START Records for the exercise
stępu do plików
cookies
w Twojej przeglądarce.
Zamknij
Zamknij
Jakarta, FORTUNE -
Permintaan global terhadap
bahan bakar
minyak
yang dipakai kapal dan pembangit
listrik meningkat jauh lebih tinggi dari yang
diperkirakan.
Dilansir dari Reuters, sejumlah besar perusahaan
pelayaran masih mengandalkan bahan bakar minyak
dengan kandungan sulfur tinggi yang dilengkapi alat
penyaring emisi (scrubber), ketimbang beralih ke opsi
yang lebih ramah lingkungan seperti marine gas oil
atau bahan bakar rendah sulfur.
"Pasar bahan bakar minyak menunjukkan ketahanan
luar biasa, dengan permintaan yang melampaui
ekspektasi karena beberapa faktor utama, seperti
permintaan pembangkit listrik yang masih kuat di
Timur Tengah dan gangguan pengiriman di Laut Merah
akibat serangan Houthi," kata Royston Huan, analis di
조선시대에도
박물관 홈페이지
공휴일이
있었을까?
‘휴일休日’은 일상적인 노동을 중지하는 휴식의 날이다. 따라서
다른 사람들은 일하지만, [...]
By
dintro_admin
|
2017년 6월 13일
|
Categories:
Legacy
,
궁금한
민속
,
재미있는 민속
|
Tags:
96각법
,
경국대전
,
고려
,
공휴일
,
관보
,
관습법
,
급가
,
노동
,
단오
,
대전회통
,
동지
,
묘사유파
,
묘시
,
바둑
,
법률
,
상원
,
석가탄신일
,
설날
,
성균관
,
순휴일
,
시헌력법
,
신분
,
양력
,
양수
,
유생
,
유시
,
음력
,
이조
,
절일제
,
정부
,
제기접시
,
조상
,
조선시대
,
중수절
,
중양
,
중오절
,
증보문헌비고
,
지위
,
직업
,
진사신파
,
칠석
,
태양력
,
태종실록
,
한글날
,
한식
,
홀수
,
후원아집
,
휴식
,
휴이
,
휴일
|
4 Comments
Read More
END Records for the exercise
## Exercise
Here the goal is to repeat each entry exactly.

## Exercise result
stępu do plików
cookies
w Twojej przeglądarce.
Zamknij
Zamknij
Jakarta, FORTUNE -
Permintaan global terhadap
bahan bakar
minyak
yang dipakai kapal dan pembangit
listrik meningkat jauh lebih tinggi dari yang
diperkirakan.
Dilansir dari Reuters, sejumlah besar perusahaan
pelayaran masih mengandalkan bahan bakar minyak
dengan kandungan sulfur tinggi yang dilengkapi alat
penyaring emisi (scrubber), ketimbang beralih ke opsi
yang lebih ramah lingkungan seperti marine gas oil
atau bahan bakar rendah sulfur.
"Pasar bahan bakar minyak menunjukkan ketahanan
luar biasa, dengan permintaan yang melampaui
ekspektasi karena beberapa faktor utama, seperti
permintaan pembangkit listrik yang masih kuat di
Timur Tengah dan gangguan pengiriman di Laut Merah
akibat serangan Houthi," kata Royston Huan, analis di
조선시대에도
박물관 홈페이지
공휴일이
있었을까?
‘휴일休日’은 일상적인 노동을 중지하는 휴식의 날이다. 따라서
다른 사람들은 일하지만, [...]
By
dintro_admin
|
2017년 6월 13일
|
Categories:
Legacy
,
궁금한
민속
,
재미있는 민속
|
Tags:
96각법
,
경국대전
,
고려
,
공휴일
,
관보
,
관습법
,
급가
,
노동
,
단오
,
대전회통
,
동지
,
묘사유파
,
묘시
,
바둑
,
법률
,
상원
,
석가탄신일
,
설날
,
성균관
,
순휴일
,
시헌력법
,
신분
,
양력
,
양수
,
유생
,
유시
,
음력
,
이조
,
절일제
,
정부
,
제기접시
,
조상
,
조선시대
,
중수절
,
중양
,
중오절
,
증보문헌비고
,
지위
,
직업
,
진사신파
,
칠석
,
태양력
,
태종실록
,
한글날
,
한식
,
홀수
,
후원아집
,
휴식
,
휴이
,
휴일
|
4 Comments
Read More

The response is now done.